I always thought that when people ask about some country's food, they mean some signature cuisine that the country is well known for. Like hamburgers and hot dogs for US, borsch for Russia or noodles for China. That doesn't necessarily implies, that this country invented that cuisine or that there are no other local dishes. Like French pasta is very similar to China noodles, but both are known have their own cultural significance.
Possibly so, but my point was that talking about a "signature cuisine" of US may be just as hard as describing a "signature cuisine" of Europe, as US if quite big country with different cultures. I don't think e.g. French or Spanish recognize mämmi or Karelian pies (from Finland), let alone consider them as European "signature cuisines".

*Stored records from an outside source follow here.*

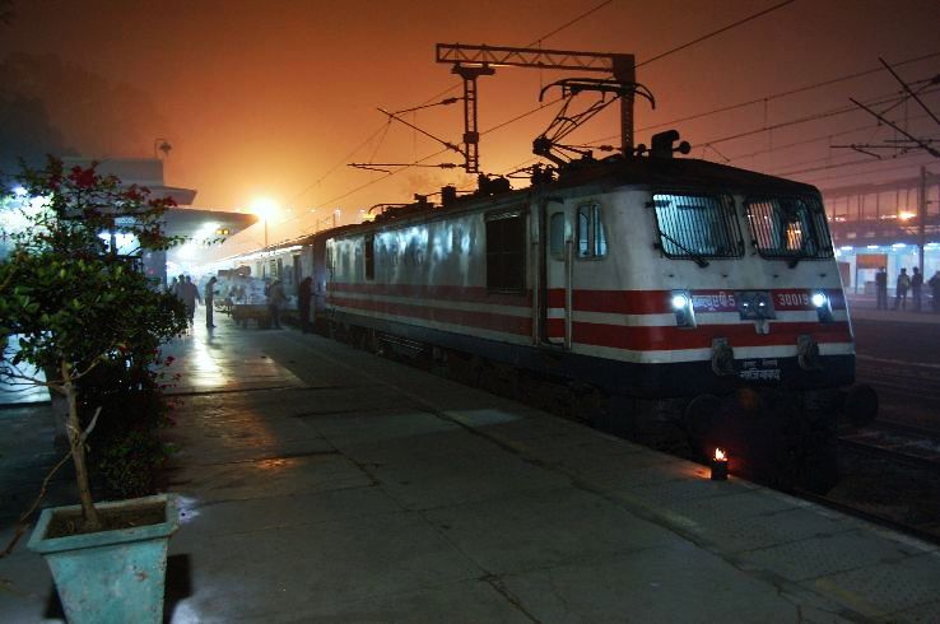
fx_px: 861
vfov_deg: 39.9
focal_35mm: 33
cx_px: 470
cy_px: 312
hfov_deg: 57.3
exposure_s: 1/2.5
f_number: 4.5
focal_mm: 22
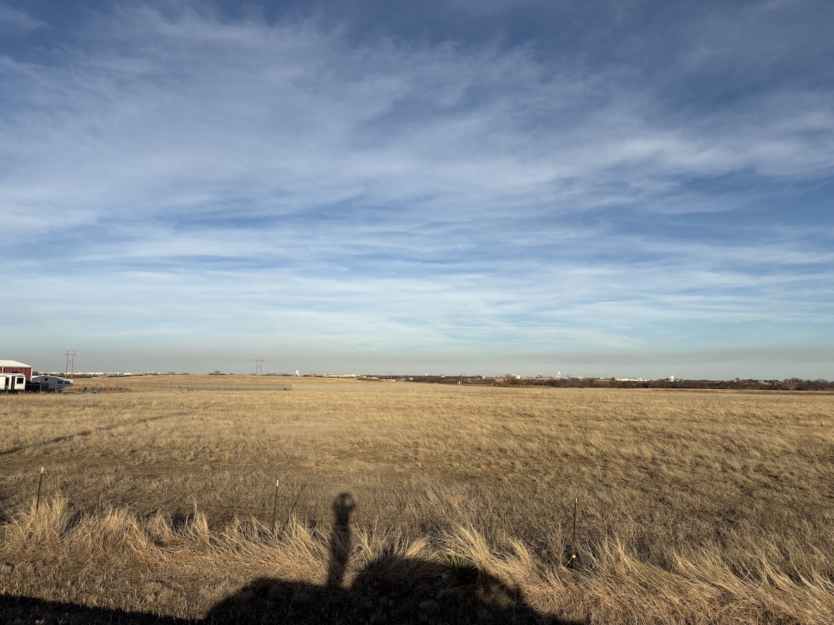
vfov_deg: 53.1
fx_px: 626
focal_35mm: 26
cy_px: 312
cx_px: 417
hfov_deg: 67.3
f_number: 1.6
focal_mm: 5.96
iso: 50
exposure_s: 1/4950
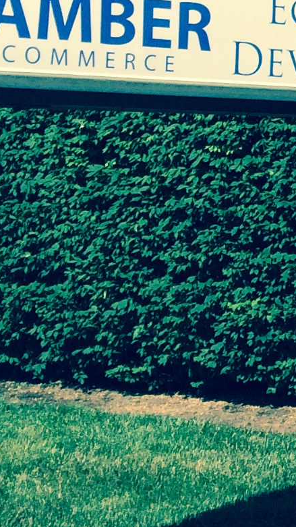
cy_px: 124
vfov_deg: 16.2
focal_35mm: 132
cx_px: 844
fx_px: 1843
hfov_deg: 8.0
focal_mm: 4.15
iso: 32
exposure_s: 1/2564
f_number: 2.2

Sometimes it may be hard within one (European) country as well. Like an ex-colleague of mine (who was in fact from Denmark) once asked somewhere in France, possibly in Paris, one hotel butler whether he knows where there is a good fish restaurant, he said:
"Sure! In Marseille. Hue hue hue hue hue!" (that's how French people laugh)
Damn Frenchies with their sarcastic sense of humor! No wonder they almost lost WWII! Almost!
Edit: I see "Jauheliha" means ground meat, so I guess it's a very specific type of pizza, while frozen pizza can contain all kinds of ingredients (meat, fish, vegetarian).
No they are not frozen, you just cut one end open from the plastic and put it into microwave for a couple of minutes, and eat. It is very basic, like minced meat (both pork and beef, like we Finns tend to like our minced meat), ketchup and cheese. Maybe it has some other ingredients too, but not much.
Every Finn have eaten one (or many) of those at one point of their lives, especially when they were students. It is almost impossible to avoid them.
Yeah we have those frozen pizzas too (from Dr Ötker, Grandiosa etc.), but they are like deluxe pizzas compared to those mudflaps. They are like what you eat on Sundays or other special occasions.